INSTRUCTION
Would you print the lines below exactly, beginning at the line that has "الجدل بشأن مستقبل المشهد السياسي والعلاقات" and stopping after the line that has "berantai pada pasokan."? Only those lines, and no pictures.

RECORDS PROVIDED
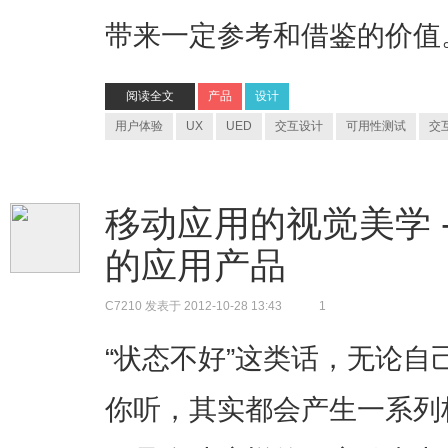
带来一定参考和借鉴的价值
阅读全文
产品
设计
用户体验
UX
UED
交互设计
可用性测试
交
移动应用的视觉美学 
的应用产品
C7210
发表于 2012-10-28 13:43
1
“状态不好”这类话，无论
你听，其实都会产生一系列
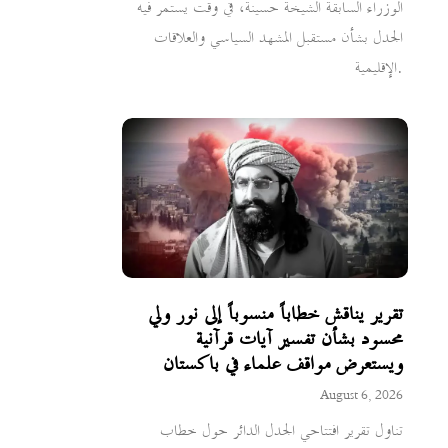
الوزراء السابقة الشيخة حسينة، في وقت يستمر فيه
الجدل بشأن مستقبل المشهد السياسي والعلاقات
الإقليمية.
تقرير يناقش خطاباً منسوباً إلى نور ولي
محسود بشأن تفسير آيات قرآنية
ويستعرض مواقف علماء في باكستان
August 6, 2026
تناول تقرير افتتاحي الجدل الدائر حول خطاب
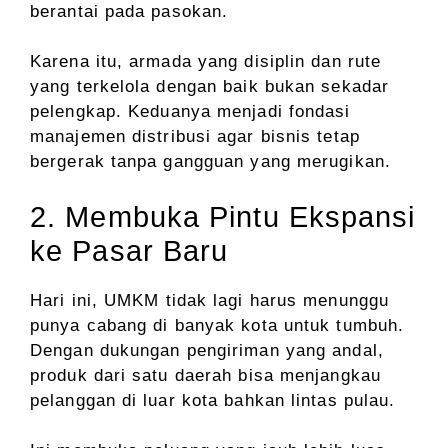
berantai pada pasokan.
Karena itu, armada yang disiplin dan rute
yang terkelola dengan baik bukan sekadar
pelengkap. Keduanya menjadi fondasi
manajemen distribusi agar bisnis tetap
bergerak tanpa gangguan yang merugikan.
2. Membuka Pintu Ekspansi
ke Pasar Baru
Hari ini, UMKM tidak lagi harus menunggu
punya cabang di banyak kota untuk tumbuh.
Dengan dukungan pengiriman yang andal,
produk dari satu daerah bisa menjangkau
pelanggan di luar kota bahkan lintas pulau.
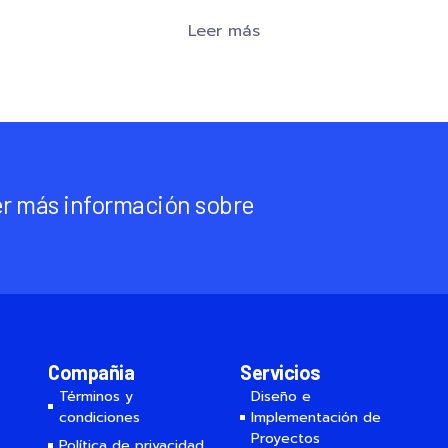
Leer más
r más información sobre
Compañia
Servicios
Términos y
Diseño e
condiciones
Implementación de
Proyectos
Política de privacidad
--
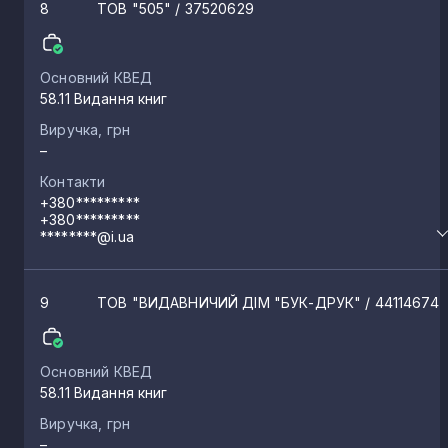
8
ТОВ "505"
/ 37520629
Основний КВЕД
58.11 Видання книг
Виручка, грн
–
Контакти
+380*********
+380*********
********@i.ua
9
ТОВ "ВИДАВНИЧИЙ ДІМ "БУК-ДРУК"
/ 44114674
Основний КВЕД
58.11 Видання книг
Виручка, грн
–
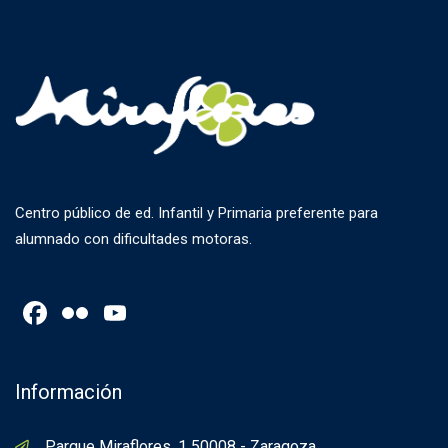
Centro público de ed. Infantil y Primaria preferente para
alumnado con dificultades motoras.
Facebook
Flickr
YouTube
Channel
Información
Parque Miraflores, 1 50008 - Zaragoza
...
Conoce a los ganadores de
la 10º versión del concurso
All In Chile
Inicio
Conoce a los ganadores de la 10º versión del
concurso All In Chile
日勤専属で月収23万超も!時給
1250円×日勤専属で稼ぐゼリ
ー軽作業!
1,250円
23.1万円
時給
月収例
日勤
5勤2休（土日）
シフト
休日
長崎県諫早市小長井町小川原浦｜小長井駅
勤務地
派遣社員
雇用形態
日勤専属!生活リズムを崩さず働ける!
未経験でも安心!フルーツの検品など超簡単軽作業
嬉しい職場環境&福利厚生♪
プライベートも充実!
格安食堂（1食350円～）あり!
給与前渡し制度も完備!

EXERCISE SOLUTION
الجدل بشأن مستقبل المشهد السياسي والعلاقات
الإقليمية.
تقرير يناقش خطاباً منسوباً إلى نور ولي
محسود بشأن تفسير آيات قرآنية
ويستعرض مواقف علماء في باكستان
August 6, 2026
تناول تقرير افتتاحي الجدل الدائر حول خطاب
berantai pada pasokan.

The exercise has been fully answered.